How would it feel to have an investor meddling with your strategy? "If you ask most entrepreneurs why they start their companies, they'll probably say freedom is their primary reason," he says. "They're free to make their own decisions, free to call the shots, free to make the product they want."
2. You have time to make mistakes.
Accumulating entrepreneurial wisdom involves learning from mistakes. But when you're on a fast track with an infusion of cash you might hire people with skills you lack and never get exposure to all aspects of your business, which could be costly once your company has scaled and those people are no longer around. "Let's say you hire a COO, and that person is really good at negotiating from a vendor. You're never going to learn to do that yourself," he says. "You can become a better, well-rounded business person by doing it yourself."
3. You can focus on your business.
Taking money means chasing whatever metrics your advisors are after. "This is important because those metrics can change," he says. "At one point it might be total subscribers, then it may change to paying subscribers. Later it might be profitable subscribers.
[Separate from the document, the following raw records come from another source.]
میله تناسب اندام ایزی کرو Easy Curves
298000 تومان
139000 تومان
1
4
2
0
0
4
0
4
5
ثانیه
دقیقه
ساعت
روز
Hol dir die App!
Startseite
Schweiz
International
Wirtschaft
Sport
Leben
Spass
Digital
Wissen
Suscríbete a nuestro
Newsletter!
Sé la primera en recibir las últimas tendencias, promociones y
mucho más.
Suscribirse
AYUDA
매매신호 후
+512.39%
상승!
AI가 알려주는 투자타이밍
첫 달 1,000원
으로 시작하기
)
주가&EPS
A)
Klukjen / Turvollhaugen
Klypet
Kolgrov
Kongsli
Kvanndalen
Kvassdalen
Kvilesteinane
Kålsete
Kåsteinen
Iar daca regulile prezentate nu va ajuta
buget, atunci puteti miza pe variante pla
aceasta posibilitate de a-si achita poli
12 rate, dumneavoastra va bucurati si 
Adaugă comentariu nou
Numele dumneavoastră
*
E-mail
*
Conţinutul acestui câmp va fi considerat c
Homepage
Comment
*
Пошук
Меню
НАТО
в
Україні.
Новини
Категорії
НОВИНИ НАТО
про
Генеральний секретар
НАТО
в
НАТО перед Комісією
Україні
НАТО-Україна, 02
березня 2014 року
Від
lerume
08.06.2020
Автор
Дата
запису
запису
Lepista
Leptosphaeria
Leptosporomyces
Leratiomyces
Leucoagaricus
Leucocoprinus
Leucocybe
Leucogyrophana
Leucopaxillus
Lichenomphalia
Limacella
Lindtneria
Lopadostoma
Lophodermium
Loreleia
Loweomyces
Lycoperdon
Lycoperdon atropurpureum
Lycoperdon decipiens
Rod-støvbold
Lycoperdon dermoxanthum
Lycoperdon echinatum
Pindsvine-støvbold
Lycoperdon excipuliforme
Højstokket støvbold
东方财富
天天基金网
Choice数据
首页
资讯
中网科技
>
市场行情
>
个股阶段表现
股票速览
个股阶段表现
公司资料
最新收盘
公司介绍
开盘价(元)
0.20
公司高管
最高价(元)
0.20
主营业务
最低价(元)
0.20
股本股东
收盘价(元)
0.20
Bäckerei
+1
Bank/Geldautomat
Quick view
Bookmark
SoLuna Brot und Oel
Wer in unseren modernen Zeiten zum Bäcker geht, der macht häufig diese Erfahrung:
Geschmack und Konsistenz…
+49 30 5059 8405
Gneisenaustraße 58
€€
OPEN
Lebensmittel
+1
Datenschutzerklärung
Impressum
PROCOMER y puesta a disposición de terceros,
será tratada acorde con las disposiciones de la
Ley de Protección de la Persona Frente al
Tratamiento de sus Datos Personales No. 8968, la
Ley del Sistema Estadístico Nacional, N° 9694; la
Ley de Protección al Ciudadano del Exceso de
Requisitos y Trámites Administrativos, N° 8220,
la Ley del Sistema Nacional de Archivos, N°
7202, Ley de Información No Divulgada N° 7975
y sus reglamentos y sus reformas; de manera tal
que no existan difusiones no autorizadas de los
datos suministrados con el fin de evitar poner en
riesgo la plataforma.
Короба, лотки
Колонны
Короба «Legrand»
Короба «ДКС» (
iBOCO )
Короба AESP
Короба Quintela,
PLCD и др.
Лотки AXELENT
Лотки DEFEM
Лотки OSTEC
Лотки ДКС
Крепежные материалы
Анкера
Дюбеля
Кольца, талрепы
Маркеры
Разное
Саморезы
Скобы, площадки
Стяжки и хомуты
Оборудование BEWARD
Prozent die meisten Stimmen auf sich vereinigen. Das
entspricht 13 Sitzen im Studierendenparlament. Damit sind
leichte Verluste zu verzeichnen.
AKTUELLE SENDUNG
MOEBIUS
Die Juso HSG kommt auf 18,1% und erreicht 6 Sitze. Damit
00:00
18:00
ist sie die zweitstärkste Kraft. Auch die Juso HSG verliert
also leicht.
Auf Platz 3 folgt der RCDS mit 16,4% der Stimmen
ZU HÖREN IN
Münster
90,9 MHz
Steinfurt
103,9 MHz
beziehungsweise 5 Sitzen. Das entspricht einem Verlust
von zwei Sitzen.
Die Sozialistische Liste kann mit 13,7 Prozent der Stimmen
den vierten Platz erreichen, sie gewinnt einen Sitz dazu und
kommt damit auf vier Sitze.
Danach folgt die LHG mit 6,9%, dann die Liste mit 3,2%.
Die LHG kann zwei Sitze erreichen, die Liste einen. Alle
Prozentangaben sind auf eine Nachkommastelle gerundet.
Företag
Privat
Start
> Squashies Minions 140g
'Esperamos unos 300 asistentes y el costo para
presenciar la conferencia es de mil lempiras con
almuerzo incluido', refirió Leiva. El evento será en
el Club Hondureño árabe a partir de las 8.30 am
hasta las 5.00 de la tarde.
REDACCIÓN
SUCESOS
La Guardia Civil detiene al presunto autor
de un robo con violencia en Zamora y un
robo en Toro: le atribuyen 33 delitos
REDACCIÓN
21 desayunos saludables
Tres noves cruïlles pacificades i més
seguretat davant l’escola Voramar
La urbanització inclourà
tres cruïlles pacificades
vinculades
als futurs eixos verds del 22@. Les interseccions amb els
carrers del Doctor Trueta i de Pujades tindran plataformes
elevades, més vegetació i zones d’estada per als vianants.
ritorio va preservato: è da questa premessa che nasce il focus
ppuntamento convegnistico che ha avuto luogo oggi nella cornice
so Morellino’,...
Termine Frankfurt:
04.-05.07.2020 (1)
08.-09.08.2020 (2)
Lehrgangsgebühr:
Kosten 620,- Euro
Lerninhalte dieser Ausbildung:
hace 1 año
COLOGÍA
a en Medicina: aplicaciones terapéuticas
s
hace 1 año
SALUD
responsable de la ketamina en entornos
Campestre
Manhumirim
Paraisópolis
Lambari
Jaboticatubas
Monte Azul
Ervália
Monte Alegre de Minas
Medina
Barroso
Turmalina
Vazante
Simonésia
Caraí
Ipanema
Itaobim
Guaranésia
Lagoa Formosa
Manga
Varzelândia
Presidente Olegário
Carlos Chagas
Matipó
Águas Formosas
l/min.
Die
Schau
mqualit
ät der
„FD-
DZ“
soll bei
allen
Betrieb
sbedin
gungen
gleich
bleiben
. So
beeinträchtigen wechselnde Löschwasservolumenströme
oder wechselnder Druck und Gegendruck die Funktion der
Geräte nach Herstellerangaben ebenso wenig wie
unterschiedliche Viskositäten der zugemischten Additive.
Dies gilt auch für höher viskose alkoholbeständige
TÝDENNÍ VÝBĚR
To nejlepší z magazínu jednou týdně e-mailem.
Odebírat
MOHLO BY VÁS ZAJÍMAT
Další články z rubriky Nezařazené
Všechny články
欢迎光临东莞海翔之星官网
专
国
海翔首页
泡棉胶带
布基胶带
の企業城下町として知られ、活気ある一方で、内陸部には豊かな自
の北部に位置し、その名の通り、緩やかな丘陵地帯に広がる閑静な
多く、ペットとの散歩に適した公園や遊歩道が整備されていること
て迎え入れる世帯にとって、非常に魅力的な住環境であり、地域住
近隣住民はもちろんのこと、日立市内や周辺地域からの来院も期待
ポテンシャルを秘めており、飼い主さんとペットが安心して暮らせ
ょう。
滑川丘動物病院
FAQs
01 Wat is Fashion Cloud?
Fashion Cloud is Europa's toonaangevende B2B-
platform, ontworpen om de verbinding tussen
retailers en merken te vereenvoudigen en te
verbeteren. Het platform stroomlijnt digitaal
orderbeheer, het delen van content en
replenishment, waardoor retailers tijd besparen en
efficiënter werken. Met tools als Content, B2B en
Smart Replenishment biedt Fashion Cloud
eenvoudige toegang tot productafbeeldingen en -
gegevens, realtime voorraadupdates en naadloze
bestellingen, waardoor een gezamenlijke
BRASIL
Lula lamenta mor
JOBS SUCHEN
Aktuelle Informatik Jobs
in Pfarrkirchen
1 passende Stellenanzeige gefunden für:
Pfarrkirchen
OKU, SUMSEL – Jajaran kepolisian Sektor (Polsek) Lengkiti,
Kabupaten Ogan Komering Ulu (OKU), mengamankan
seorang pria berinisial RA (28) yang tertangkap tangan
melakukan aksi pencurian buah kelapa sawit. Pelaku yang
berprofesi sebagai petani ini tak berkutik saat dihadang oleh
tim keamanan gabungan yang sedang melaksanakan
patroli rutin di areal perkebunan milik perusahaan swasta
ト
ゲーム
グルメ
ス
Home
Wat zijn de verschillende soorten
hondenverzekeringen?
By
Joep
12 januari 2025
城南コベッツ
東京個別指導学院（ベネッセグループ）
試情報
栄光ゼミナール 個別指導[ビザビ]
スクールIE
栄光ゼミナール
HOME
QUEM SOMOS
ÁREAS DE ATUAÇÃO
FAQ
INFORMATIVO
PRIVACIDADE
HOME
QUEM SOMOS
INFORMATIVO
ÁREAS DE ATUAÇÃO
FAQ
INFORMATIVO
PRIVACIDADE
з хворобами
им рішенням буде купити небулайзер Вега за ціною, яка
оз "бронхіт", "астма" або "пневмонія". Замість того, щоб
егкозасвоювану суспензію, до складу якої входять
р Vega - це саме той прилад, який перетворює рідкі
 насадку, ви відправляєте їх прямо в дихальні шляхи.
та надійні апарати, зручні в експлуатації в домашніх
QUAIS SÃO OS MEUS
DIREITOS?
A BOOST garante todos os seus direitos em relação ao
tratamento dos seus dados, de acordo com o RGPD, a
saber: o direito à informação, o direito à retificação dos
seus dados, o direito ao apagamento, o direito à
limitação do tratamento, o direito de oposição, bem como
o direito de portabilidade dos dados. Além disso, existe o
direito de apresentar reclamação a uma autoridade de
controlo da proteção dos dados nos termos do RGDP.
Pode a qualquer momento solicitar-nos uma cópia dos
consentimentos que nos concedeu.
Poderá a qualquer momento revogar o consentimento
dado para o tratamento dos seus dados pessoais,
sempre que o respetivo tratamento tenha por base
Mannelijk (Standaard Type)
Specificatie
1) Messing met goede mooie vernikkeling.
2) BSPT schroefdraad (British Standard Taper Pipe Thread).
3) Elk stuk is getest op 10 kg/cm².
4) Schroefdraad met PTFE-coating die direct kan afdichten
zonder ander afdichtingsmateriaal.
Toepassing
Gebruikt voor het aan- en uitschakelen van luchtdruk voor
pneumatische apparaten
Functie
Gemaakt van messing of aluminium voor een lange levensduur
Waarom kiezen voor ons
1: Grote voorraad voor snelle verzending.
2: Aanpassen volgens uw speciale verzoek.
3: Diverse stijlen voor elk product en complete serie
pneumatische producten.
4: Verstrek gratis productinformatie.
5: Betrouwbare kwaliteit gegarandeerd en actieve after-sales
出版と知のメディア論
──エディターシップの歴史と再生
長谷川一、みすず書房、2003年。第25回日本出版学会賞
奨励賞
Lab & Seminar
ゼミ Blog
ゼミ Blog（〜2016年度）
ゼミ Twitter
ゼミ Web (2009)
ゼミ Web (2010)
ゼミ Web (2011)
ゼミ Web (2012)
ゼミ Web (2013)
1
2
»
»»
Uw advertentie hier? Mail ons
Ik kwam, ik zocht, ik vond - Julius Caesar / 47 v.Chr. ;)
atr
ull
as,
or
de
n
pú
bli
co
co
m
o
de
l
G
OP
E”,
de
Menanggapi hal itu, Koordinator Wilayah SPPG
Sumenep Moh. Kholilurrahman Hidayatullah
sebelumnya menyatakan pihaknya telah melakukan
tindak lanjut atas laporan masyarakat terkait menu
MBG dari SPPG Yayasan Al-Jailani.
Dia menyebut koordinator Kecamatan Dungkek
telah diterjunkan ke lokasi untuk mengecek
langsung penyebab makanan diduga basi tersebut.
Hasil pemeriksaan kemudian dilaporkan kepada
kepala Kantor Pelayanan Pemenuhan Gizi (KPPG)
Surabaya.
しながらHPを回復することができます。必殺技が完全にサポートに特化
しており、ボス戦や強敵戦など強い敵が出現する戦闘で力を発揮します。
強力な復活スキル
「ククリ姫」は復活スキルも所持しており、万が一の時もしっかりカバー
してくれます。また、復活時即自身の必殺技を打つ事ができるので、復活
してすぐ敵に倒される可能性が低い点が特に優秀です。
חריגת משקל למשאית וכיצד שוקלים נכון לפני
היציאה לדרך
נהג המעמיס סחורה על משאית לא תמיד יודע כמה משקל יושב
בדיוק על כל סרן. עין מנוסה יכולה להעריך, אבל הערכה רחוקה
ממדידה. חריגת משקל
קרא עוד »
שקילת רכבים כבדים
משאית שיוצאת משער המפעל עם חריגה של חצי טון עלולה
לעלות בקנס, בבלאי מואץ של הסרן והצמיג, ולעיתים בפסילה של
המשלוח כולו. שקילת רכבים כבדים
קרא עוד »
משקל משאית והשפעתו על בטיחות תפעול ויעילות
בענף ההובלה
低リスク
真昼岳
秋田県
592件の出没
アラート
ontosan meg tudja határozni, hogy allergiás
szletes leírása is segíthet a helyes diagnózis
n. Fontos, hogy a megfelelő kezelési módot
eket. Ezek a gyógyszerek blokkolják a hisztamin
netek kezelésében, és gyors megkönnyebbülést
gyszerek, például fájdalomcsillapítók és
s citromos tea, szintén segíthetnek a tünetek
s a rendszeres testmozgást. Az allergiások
It's very difficult to keep changing to fit whatever investment thesis is hot."
4. Regardless of what they say, investors want an exit.
Even if your funding sources profess to being in it for the long haul, the reality is they're investing with you versus somewhere else. "They are looking for a return, and generally want an exit within five to eight years," he says.
5. Funding leads to more funding.
Ever-increasing rounds leading to a liquidity event can be a treadmill that's difficult to get off. "None of this is really important if you are passionate about what you are doing," he says.
6. Pivoting is easier.
Changing your direction is difficult to do when your investors put in money based on the original business plan.
7. You're not subject to market timing.
In other words, you are free to pursue what makes sense until the market comes around to seeing things your way. "In new markets, the vanity metrics might be subscriber growth, number of employees, or any other metrics that in the long term may not really matter," he says. "You can focus on actually building a business and making sure your customer acquisition strategies make sense versus experimenting with big dollars."
8. You'll save money and have less stress.
Playing with someone else's money is stressful. Plus, with fewer contracts and agreements you'll spend less on legal fees and accounting. "Running a business without funding is a simpler and more fun way to enjoy operating one," he says.